[[ DATA TO EXAMINE open ]]
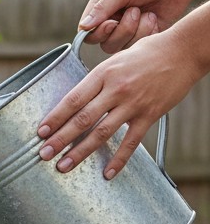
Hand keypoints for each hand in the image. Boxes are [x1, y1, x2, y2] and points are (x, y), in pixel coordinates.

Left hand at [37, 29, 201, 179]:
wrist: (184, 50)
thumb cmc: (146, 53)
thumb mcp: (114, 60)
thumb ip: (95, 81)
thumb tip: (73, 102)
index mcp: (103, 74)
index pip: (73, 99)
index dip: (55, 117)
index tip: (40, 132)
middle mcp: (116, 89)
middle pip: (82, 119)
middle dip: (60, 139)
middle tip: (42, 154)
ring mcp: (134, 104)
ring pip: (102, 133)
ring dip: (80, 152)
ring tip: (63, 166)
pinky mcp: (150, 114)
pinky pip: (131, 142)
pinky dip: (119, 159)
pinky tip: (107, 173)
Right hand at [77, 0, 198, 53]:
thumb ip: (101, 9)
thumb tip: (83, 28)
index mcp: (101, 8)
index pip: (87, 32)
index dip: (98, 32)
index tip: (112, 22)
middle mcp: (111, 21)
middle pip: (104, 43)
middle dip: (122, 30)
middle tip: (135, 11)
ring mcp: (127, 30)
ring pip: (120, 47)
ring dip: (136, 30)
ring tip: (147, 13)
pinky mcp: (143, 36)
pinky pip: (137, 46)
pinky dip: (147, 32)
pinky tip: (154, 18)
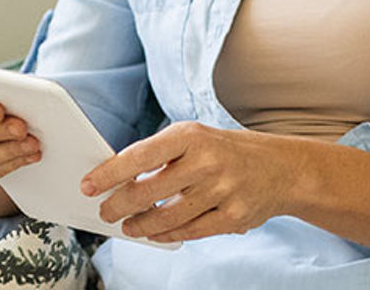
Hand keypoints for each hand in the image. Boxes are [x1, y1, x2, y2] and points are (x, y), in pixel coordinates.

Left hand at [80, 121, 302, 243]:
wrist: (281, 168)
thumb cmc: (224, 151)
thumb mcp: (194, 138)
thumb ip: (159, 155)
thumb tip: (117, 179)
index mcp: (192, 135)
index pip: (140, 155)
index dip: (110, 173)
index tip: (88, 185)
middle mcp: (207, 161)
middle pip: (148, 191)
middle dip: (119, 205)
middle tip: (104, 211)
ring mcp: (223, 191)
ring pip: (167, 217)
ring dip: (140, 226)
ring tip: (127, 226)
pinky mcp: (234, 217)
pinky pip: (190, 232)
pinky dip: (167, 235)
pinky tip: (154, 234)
[[ DATA TO EXAMINE closed ]]
[[ DATA TO EXAMINE open ]]
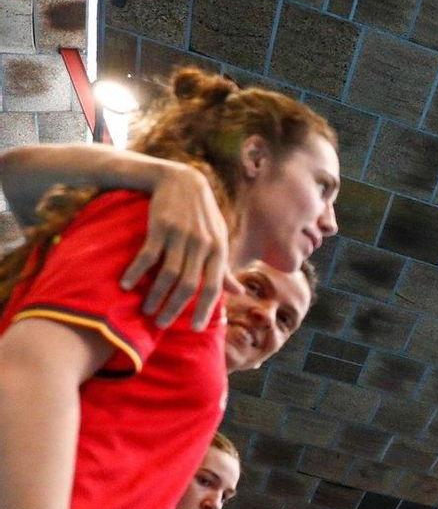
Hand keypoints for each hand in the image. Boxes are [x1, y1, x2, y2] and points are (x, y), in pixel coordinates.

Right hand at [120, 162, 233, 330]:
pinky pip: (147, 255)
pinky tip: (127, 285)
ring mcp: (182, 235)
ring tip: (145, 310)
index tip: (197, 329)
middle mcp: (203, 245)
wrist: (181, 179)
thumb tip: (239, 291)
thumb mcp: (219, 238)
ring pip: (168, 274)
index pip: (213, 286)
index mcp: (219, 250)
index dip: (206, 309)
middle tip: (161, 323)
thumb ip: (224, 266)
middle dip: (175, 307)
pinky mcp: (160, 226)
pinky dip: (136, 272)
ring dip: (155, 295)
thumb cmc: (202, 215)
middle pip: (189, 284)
[[ DATA TO EXAMINE closed ]]
[[ DATA TO EXAMINE open ]]
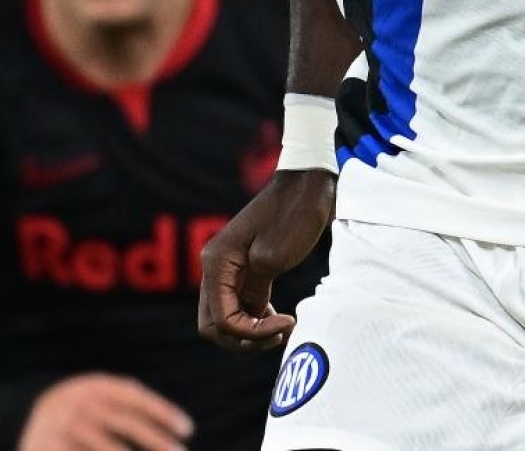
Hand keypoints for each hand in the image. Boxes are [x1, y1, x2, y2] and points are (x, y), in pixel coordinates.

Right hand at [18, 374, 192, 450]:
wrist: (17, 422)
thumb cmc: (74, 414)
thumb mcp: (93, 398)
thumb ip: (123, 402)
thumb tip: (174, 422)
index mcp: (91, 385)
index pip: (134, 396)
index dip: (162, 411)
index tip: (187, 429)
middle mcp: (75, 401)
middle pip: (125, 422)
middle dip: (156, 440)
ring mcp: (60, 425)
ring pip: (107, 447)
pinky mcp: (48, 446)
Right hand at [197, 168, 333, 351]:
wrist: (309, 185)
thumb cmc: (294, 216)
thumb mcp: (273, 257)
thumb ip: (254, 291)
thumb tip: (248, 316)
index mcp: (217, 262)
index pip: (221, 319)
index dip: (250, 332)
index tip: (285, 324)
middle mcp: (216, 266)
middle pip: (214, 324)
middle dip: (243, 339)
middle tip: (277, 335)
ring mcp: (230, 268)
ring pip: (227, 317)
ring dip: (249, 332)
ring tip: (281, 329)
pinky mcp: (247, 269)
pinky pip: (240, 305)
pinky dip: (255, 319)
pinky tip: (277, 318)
[[ DATA TO EXAMINE closed ]]
ACTION ITEM: Pick every line from the listing holding the string "Right", and copy it.

PROBLEM SOLUTION:
Right hand at [77, 0, 198, 53]:
Right hand at [120, 162, 233, 330]:
Right hand at [18, 374, 192, 450]:
Right hand at [197, 168, 333, 351]:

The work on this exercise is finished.